(Stored data)
###

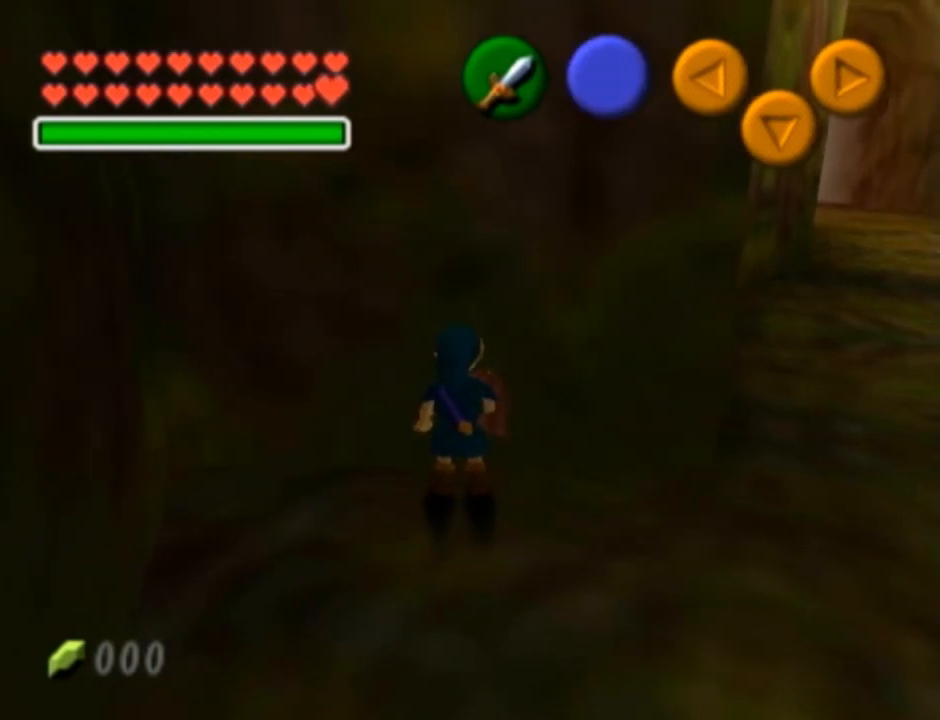
{"buttons": [], "left_stick": "center", "right_stick": "center", "events": [[50, "left_stick", "up"], [300, "left_stick", "center"]]}
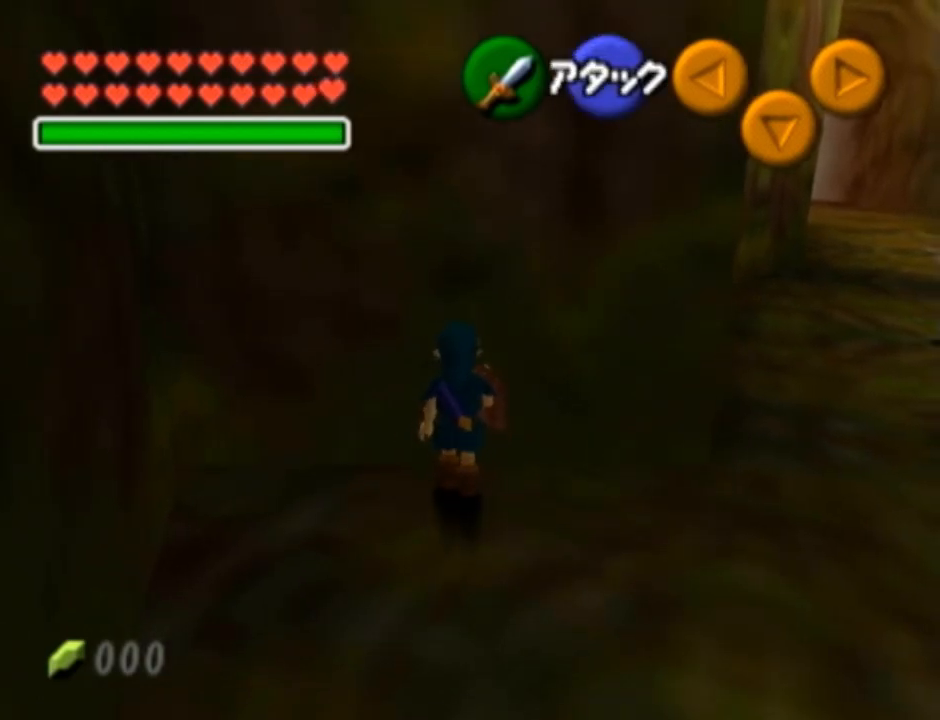
{"buttons": [], "left_stick": "up", "right_stick": "center", "events": [[467, "left_stick", "up"]]}
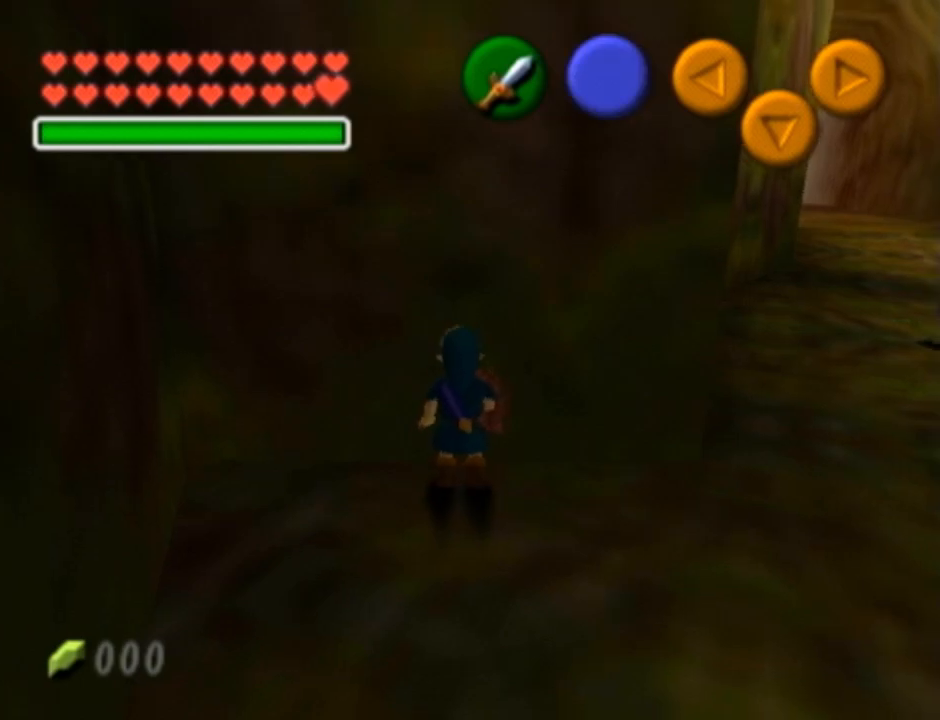
{"buttons": [], "left_stick": "center", "right_stick": "center", "events": [[267, "left_stick", "center"], [333, "L1", "down"], [500, "L1", "up"]]}
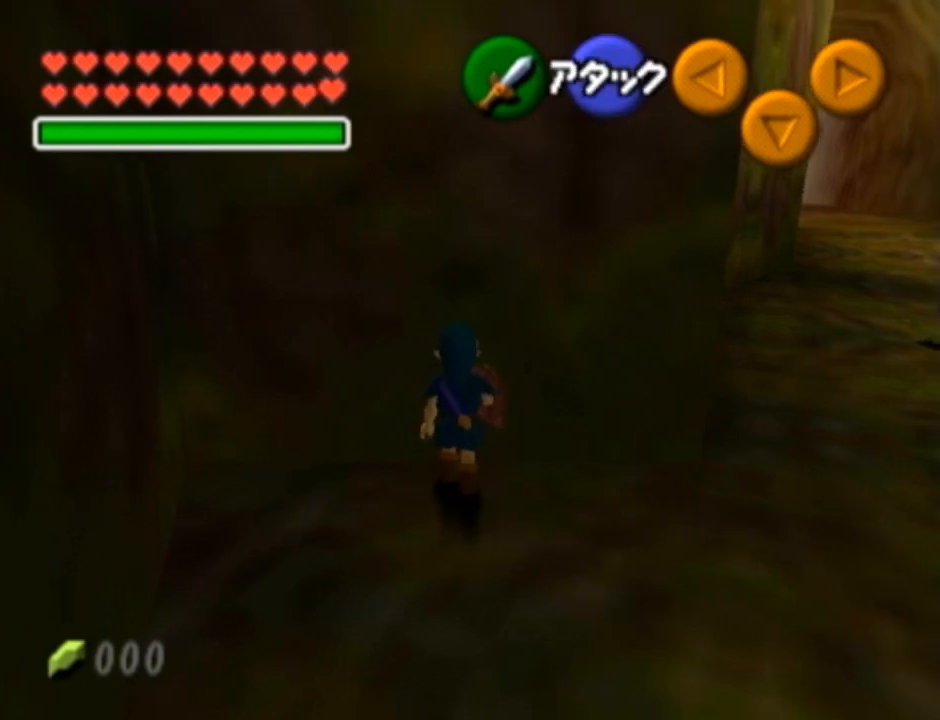
{"buttons": [], "left_stick": "up", "right_stick": "center", "events": [[333, "left_stick", "up-left"], [467, "left_stick", "up"]]}
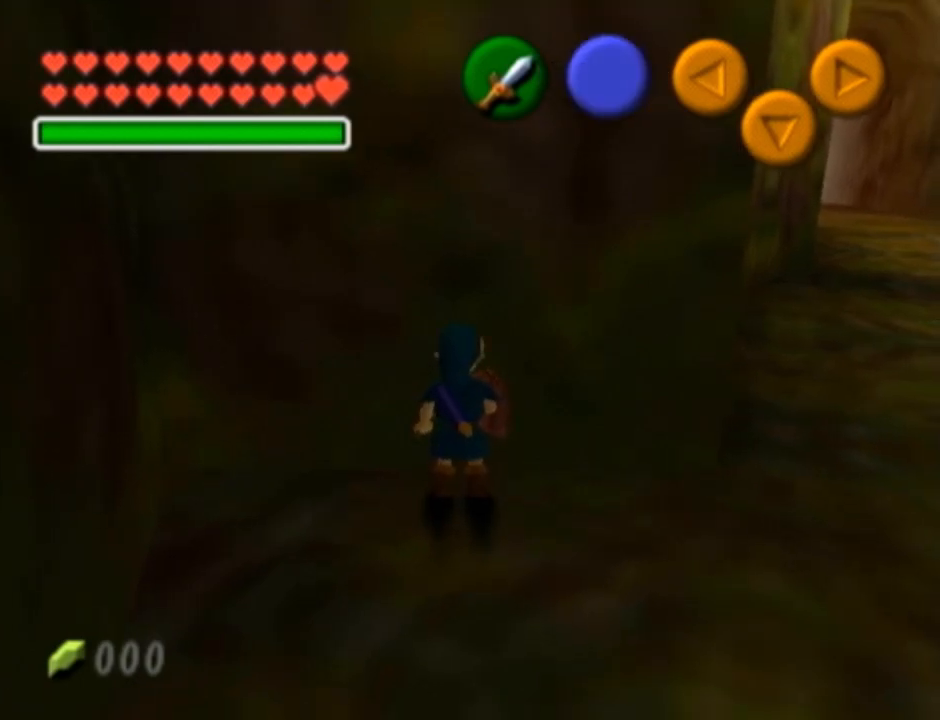
{"buttons": [], "left_stick": "center", "right_stick": "center", "events": [[183, "left_stick", "center"], [217, "L1", "down"], [283, "left_stick", "left"], [300, "A", "down"], [400, "A", "up"], [400, "L1", "up"], [400, "left_stick", "center"]]}
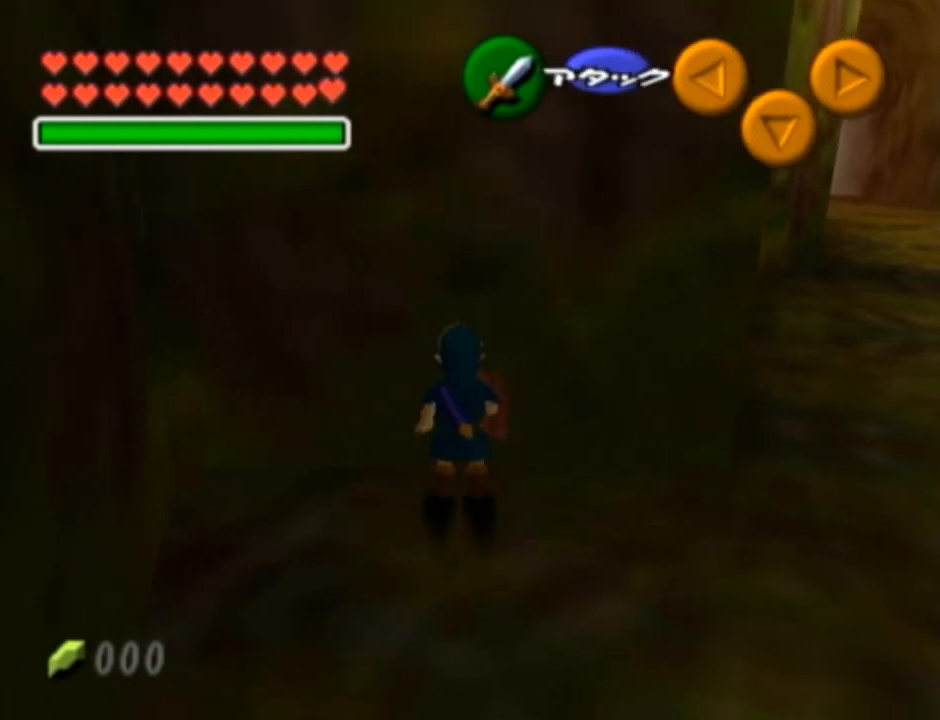
{"buttons": [], "left_stick": "center", "right_stick": "center", "events": []}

###

• **About this task**: The number of lines in the data that contain the word "down" is all that should be stated.

• **Output for this exercise**: 2